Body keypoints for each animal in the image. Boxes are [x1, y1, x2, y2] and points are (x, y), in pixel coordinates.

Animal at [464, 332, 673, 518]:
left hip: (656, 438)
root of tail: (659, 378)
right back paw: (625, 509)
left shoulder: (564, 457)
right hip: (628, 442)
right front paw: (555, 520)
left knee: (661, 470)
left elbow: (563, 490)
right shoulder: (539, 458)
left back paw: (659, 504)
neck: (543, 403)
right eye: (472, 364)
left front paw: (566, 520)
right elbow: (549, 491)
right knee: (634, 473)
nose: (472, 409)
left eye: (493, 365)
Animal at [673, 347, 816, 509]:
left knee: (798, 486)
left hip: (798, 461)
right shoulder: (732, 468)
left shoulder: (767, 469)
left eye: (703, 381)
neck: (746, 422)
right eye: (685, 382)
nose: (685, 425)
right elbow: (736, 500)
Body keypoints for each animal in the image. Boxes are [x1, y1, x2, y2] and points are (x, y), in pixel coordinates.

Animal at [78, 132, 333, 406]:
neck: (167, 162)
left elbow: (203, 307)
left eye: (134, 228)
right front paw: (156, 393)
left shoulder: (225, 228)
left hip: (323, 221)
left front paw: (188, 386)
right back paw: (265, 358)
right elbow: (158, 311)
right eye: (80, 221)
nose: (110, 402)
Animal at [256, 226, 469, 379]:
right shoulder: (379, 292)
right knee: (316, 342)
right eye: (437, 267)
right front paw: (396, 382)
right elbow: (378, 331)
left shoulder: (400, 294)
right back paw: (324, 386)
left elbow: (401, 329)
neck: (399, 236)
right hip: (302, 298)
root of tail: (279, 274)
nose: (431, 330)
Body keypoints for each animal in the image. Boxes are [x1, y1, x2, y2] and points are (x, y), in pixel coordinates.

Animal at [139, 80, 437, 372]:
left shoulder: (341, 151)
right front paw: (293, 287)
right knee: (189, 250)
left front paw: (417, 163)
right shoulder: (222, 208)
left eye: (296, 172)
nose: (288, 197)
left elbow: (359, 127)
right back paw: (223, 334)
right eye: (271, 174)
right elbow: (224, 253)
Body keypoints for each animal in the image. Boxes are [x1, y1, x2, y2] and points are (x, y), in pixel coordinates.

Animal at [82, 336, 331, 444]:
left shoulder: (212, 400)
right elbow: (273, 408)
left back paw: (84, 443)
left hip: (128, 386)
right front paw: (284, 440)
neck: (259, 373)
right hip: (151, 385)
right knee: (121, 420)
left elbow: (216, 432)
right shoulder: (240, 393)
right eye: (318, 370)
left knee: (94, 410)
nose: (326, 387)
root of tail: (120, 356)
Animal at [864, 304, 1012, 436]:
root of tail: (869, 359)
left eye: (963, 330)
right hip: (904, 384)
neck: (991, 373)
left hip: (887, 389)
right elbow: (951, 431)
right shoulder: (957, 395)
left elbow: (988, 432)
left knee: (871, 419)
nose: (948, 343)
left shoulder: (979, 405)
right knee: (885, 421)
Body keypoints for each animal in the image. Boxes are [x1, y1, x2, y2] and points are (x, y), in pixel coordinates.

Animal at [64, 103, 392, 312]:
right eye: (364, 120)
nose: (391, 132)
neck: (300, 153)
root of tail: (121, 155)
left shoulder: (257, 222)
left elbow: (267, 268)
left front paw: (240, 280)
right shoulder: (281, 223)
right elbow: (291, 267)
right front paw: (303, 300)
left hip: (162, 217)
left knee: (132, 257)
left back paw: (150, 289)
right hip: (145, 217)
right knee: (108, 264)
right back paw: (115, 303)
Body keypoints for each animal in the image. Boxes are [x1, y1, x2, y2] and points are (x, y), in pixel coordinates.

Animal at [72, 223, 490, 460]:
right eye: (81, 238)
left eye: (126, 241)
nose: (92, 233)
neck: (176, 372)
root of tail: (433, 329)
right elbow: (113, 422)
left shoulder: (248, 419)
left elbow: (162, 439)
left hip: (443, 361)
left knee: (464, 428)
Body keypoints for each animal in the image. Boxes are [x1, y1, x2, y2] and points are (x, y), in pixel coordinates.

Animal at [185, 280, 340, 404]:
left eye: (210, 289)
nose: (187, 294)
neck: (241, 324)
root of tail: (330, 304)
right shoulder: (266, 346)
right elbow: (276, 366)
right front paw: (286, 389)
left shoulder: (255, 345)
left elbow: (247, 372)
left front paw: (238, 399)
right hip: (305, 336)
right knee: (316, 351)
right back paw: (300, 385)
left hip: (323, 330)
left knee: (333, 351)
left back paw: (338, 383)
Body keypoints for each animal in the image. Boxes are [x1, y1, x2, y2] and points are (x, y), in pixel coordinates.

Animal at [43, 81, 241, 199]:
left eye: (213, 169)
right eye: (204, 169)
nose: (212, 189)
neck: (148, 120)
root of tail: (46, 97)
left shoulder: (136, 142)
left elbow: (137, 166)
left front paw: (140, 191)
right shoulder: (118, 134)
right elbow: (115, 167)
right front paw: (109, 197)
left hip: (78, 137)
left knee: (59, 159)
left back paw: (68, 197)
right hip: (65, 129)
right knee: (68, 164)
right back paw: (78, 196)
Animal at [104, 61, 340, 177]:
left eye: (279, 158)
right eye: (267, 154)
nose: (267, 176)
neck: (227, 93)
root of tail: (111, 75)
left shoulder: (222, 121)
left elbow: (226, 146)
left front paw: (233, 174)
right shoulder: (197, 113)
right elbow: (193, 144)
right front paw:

> _WHAT YOU ARE ASKED TO DO_:
Take the listing above and set it down exactly.

> _FINAL ANSWER_:
Body keypoints for each animal in the image. Boxes are [x1, y1, x2, y2] and points are (x, y), in pixel coordinates.

Animal at [464, 332, 673, 518]:
left hip: (656, 438)
root of tail: (659, 378)
right back paw: (625, 509)
left shoulder: (564, 457)
right hip: (628, 442)
right front paw: (555, 520)
left knee: (661, 470)
left elbow: (563, 490)
right shoulder: (539, 458)
left back paw: (659, 504)
neck: (543, 403)
right eye: (472, 364)
left front paw: (566, 520)
right elbow: (549, 491)
right knee: (634, 473)
nose: (472, 409)
left eye: (493, 365)
Animal at [673, 347, 816, 509]:
left knee: (798, 486)
left hip: (798, 461)
right shoulder: (732, 468)
left shoulder: (767, 469)
left eye: (703, 381)
neck: (746, 422)
right eye: (685, 382)
nose: (685, 425)
right elbow: (736, 500)
Body keypoints for each animal in the image. Boxes are [x1, y1, x2, y2] and points are (x, y), in pixel coordinates.

Animal at [78, 132, 333, 406]:
neck: (167, 162)
left elbow: (203, 307)
left eye: (134, 228)
right front paw: (156, 393)
left shoulder: (225, 228)
left hip: (323, 221)
left front paw: (188, 386)
right back paw: (265, 358)
right elbow: (158, 311)
right eye: (80, 221)
nose: (110, 402)
Animal at [256, 226, 469, 379]:
right shoulder: (379, 292)
right knee: (316, 342)
right eye: (437, 267)
right front paw: (396, 382)
right elbow: (378, 331)
left shoulder: (400, 294)
right back paw: (324, 386)
left elbow: (401, 329)
neck: (399, 236)
right hip: (302, 298)
root of tail: (279, 274)
nose: (431, 330)
Body keypoints for each animal in the image. Boxes are [x1, y1, x2, y2] and points are (x, y), in pixel coordinates.

Animal at [139, 80, 437, 372]:
left shoulder: (341, 151)
right front paw: (293, 287)
right knee: (189, 250)
left front paw: (417, 163)
right shoulder: (222, 208)
left eye: (296, 172)
nose: (288, 197)
left elbow: (359, 127)
right back paw: (223, 334)
right eye: (271, 174)
right elbow: (224, 253)
Body keypoints for each animal in the image. Boxes are [x1, y1, x2, y2] and points are (x, y), in pixel coordinates.

Animal at [82, 336, 331, 444]:
left shoulder: (212, 400)
right elbow: (273, 408)
left back paw: (84, 443)
left hip: (128, 386)
right front paw: (284, 440)
neck: (259, 373)
right hip: (151, 385)
right knee: (121, 420)
left elbow: (216, 432)
right shoulder: (240, 393)
right eye: (318, 370)
left knee: (94, 410)
nose: (326, 387)
root of tail: (120, 356)
Animal at [864, 304, 1012, 436]:
root of tail: (869, 359)
left eye: (963, 330)
right hip: (904, 384)
neck: (991, 373)
left hip: (887, 389)
right elbow: (951, 431)
right shoulder: (957, 395)
left elbow: (988, 432)
left knee: (871, 419)
nose: (948, 343)
left shoulder: (979, 405)
right knee: (885, 421)
Body keypoints for each animal in the image. Boxes are [x1, y1, x2, y2] and points are (x, y), in pixel coordinates.

Animal at [64, 103, 392, 312]:
right eye: (364, 120)
nose: (391, 132)
neck: (300, 153)
root of tail: (121, 155)
left shoulder: (257, 222)
left elbow: (267, 268)
left front paw: (240, 280)
right shoulder: (281, 223)
right elbow: (291, 267)
right front paw: (303, 300)
left hip: (162, 217)
left knee: (132, 257)
left back paw: (150, 289)
right hip: (145, 217)
right knee: (108, 264)
right back paw: (115, 303)
Body keypoints for each animal in the image. Boxes are [x1, y1, x2, y2] and points are (x, y), in pixel coordinates.

Animal at [72, 223, 490, 460]:
right eye: (81, 238)
left eye: (126, 241)
nose: (92, 233)
neck: (176, 372)
root of tail: (433, 329)
right elbow: (113, 422)
left shoulder: (248, 419)
left elbow: (162, 439)
left hip: (443, 361)
left knee: (464, 428)
Body keypoints for each animal in the image. Boxes are [x1, y1, x2, y2] and points are (x, y), in pixel coordinates.

Animal at [185, 280, 340, 404]:
left eye: (210, 289)
nose: (187, 294)
neck: (241, 324)
root of tail: (330, 304)
right shoulder: (266, 346)
right elbow: (276, 366)
right front paw: (286, 389)
left shoulder: (255, 345)
left elbow: (247, 372)
left front paw: (238, 399)
right hip: (305, 336)
right knee: (316, 351)
right back paw: (300, 385)
left hip: (323, 330)
left knee: (333, 351)
left back paw: (338, 383)
Body keypoints for each animal in the image. Boxes are [x1, y1, x2, y2] and points are (x, y), in pixel coordinates.

Animal at [43, 81, 241, 199]:
left eye: (213, 169)
right eye: (204, 169)
nose: (212, 189)
neck: (148, 120)
root of tail: (46, 97)
left shoulder: (136, 142)
left elbow: (137, 166)
left front paw: (140, 191)
right shoulder: (118, 134)
right elbow: (115, 167)
right front paw: (109, 197)
left hip: (78, 137)
left knee: (59, 159)
left back paw: (68, 197)
right hip: (65, 129)
right knee: (68, 164)
right back paw: (78, 196)
Animal at [104, 61, 340, 177]:
left eye: (279, 158)
right eye: (267, 154)
nose: (267, 176)
neck: (227, 93)
root of tail: (111, 75)
left shoulder: (222, 121)
left elbow: (226, 146)
left front paw: (233, 174)
right shoulder: (197, 113)
right elbow: (193, 144)
right front paw:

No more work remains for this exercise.